BEGIN EXCERPTED RECORDS
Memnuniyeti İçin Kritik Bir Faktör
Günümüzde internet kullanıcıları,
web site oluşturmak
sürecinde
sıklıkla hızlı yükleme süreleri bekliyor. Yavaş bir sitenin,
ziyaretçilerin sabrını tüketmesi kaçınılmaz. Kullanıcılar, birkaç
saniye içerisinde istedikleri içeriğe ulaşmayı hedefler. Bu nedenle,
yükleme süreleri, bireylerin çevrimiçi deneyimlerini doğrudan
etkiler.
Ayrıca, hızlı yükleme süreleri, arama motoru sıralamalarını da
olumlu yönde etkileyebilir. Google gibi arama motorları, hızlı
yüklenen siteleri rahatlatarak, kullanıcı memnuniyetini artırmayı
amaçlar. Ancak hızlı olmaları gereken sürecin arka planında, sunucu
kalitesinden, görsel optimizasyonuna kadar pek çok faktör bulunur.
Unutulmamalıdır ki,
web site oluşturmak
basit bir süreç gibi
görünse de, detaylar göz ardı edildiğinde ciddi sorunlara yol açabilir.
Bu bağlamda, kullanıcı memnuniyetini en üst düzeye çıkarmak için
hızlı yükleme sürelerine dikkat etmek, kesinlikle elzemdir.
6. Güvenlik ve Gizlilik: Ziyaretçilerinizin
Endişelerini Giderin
END EXCERPTED RECORDS
> **YOUR INSTRUCTIONS**
Filter the items above and copy each line that contains the word "gibi", treating uppercase and lowercase as different.

> **RESULT OF THIS TASK**
olumlu yönde etkileyebilir. Google gibi arama motorları, hızlı
basit bir süreç gibi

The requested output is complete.